The problem:
Retype every entry below without any change.

Task material:
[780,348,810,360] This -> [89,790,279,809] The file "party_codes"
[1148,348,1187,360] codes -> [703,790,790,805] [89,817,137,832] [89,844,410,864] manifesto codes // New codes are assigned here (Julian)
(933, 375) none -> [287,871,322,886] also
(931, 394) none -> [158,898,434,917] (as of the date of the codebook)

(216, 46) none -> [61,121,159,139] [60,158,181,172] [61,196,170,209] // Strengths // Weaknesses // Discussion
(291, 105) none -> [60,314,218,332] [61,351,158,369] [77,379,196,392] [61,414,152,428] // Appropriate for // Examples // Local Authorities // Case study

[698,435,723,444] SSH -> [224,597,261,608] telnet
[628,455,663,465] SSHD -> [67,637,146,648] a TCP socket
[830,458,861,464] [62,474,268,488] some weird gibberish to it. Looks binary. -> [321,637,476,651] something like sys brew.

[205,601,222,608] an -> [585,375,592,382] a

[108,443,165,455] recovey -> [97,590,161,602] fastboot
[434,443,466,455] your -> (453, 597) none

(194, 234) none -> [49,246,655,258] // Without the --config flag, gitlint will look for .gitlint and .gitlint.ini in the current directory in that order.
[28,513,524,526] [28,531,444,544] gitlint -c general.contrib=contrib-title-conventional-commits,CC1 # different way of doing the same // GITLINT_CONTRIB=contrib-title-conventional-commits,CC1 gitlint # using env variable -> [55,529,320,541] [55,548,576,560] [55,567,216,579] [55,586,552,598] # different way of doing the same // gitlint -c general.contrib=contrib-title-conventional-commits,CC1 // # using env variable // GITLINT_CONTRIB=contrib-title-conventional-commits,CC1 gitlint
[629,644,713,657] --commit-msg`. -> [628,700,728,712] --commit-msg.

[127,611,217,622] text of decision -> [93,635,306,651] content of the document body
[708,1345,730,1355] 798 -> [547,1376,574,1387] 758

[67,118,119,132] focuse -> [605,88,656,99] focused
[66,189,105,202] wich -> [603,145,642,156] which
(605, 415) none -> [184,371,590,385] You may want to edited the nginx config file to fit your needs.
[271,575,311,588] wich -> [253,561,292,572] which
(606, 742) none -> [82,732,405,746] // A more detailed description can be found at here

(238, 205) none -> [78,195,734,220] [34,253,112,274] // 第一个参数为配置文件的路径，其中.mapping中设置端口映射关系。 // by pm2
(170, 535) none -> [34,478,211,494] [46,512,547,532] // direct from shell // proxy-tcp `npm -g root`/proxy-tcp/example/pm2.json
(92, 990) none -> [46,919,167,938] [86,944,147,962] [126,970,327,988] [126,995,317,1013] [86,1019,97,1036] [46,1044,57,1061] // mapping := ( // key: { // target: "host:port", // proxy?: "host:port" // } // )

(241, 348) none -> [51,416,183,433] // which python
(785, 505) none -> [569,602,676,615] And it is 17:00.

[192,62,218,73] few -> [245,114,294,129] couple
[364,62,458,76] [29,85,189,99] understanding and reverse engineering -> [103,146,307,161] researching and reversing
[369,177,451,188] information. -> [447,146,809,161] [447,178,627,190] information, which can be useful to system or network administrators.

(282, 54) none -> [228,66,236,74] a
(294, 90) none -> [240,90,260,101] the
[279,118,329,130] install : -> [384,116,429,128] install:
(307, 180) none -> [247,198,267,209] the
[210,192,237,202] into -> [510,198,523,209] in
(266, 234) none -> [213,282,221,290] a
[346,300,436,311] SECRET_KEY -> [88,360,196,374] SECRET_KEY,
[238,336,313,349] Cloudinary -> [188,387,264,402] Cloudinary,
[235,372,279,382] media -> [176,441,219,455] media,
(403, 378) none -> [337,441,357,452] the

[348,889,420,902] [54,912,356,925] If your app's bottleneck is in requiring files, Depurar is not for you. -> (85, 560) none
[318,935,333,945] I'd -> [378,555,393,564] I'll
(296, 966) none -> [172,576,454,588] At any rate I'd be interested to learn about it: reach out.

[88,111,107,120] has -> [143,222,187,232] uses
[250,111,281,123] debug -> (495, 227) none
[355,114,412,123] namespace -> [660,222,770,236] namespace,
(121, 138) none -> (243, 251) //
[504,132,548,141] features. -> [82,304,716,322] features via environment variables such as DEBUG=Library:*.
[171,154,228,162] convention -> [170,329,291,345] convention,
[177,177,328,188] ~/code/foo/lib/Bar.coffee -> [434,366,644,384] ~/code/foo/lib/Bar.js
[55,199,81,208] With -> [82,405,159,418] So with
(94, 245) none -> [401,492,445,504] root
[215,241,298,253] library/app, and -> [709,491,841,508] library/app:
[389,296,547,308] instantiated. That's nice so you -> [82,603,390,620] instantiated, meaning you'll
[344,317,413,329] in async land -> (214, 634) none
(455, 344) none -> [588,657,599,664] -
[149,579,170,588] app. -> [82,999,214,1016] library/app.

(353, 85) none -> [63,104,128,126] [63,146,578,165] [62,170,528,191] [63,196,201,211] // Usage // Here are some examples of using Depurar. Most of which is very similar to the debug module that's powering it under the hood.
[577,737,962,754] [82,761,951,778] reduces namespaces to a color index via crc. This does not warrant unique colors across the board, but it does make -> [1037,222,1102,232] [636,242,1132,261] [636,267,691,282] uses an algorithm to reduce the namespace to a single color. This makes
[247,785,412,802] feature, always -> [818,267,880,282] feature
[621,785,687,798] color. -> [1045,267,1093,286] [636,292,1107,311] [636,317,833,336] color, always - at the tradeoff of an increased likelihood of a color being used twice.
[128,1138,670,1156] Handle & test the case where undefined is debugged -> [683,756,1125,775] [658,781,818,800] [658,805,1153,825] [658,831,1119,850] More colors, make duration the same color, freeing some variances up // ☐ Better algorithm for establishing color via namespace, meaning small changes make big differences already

Answer space:
[780,348,810,360] This -> [89,790,279,809] The file "party_codes"
[1148,348,1187,360] codes -> [703,790,790,805] [89,817,137,832] [89,844,410,864] manifesto codes // New codes are assigned here (Julian)
(933, 375) none -> [287,871,322,886] also
(931, 394) none -> [158,898,434,917] (as of the date of the codebook)

(216, 46) none -> [61,121,159,139] [60,158,181,172] [61,196,170,209] // Strengths // Weaknesses // Discussion
(291, 105) none -> [60,314,218,332] [61,351,158,369] [77,379,196,392] [61,414,152,428] // Appropriate for // Examples // Local Authorities // Case study

[698,435,723,444] SSH -> [224,597,261,608] telnet
[628,455,663,465] SSHD -> [67,637,146,648] a TCP socket
[830,458,861,464] [62,474,268,488] some weird gibberish to it. Looks binary. -> [321,637,476,651] something like sys brew.

[205,601,222,608] an -> [585,375,592,382] a

[108,443,165,455] recovey -> [97,590,161,602] fastboot
[434,443,466,455] your -> (453, 597) none

(194, 234) none -> [49,246,655,258] // Without the --config flag, gitlint will look for .gitlint and .gitlint.ini in the current directory in that order.
[28,513,524,526] [28,531,444,544] gitlint -c general.contrib=contrib-title-conventional-commits,CC1 # different way of doing the same // GITLINT_CONTRIB=contrib-title-conventional-commits,CC1 gitlint # using env variable -> [55,529,320,541] [55,548,576,560] [55,567,216,579] [55,586,552,598] # different way of doing the same // gitlint -c general.contrib=contrib-title-conventional-commits,CC1 // # using env variable // GITLINT_CONTRIB=contrib-title-conventional-commits,CC1 gitlint
[629,644,713,657] --commit-msg`. -> [628,700,728,712] --commit-msg.

[127,611,217,622] text of decision -> [93,635,306,651] content of the document body
[708,1345,730,1355] 798 -> [547,1376,574,1387] 758

[67,118,119,132] focuse -> [605,88,656,99] focused
[66,189,105,202] wich -> [603,145,642,156] which
(605, 415) none -> [184,371,590,385] You may want to edited the nginx config file to fit your needs.
[271,575,311,588] wich -> [253,561,292,572] which
(606, 742) none -> [82,732,405,746] // A more detailed description can be found at here

(238, 205) none -> [78,195,734,220] [34,253,112,274] // 第一个参数为配置文件的路径，其中.mapping中设置端口映射关系。 // by pm2
(170, 535) none -> [34,478,211,494] [46,512,547,532] // direct from shell // proxy-tcp `npm -g root`/proxy-tcp/example/pm2.json
(92, 990) none -> [46,919,167,938] [86,944,147,962] [126,970,327,988] [126,995,317,1013] [86,1019,97,1036] [46,1044,57,1061] // mapping := ( // key: { // target: "host:port", // proxy?: "host:port" // } // )

(241, 348) none -> [51,416,183,433] // which python
(785, 505) none -> [569,602,676,615] And it is 17:00.

[192,62,218,73] few -> [245,114,294,129] couple
[364,62,458,76] [29,85,189,99] understanding and reverse engineering -> [103,146,307,161] researching and reversing
[369,177,451,188] information. -> [447,146,809,161] [447,178,627,190] information, which can be useful to system or network administrators.

(282, 54) none -> [228,66,236,74] a
(294, 90) none -> [240,90,260,101] the
[279,118,329,130] install : -> [384,116,429,128] install:
(307, 180) none -> [247,198,267,209] the
[210,192,237,202] into -> [510,198,523,209] in
(266, 234) none -> [213,282,221,290] a
[346,300,436,311] SECRET_KEY -> [88,360,196,374] SECRET_KEY,
[238,336,313,349] Cloudinary -> [188,387,264,402] Cloudinary,
[235,372,279,382] media -> [176,441,219,455] media,
(403, 378) none -> [337,441,357,452] the

[348,889,420,902] [54,912,356,925] If your app's bottleneck is in requiring files, Depurar is not for you. -> (85, 560) none
[318,935,333,945] I'd -> [378,555,393,564] I'll
(296, 966) none -> [172,576,454,588] At any rate I'd be interested to learn about it: reach out.

[88,111,107,120] has -> [143,222,187,232] uses
[250,111,281,123] debug -> (495, 227) none
[355,114,412,123] namespace -> [660,222,770,236] namespace,
(121, 138) none -> (243, 251) //
[504,132,548,141] features. -> [82,304,716,322] features via environment variables such as DEBUG=Library:*.
[171,154,228,162] convention -> [170,329,291,345] convention,
[177,177,328,188] ~/code/foo/lib/Bar.coffee -> [434,366,644,384] ~/code/foo/lib/Bar.js
[55,199,81,208] With -> [82,405,159,418] So with
(94, 245) none -> [401,492,445,504] root
[215,241,298,253] library/app, and -> [709,491,841,508] library/app:
[389,296,547,308] instantiated. That's nice so you -> [82,603,390,620] instantiated, meaning you'll
[344,317,413,329] in async land -> (214, 634) none
(455, 344) none -> [588,657,599,664] -
[149,579,170,588] app. -> [82,999,214,1016] library/app.

(353, 85) none -> [63,104,128,126] [63,146,578,165] [62,170,528,191] [63,196,201,211] // Usage // Here are some examples of using Depurar. Most of which is very similar to the debug module that's powering it under the hood.
[577,737,962,754] [82,761,951,778] reduces namespaces to a color index via crc. This does not warrant unique colors across the board, but it does make -> [1037,222,1102,232] [636,242,1132,261] [636,267,691,282] uses an algorithm to reduce the namespace to a single color. This makes
[247,785,412,802] feature, always -> [818,267,880,282] feature
[621,785,687,798] color. -> [1045,267,1093,286] [636,292,1107,311] [636,317,833,336] color, always - at the tradeoff of an increased likelihood of a color being used twice.
[128,1138,670,1156] Handle & test the case where undefined is debugged -> [683,756,1125,775] [658,781,818,800] [658,805,1153,825] [658,831,1119,850] More colors, make duration the same color, freeing some variances up // ☐ Better algorithm for establishing color via namespace, meaning small changes make big differences already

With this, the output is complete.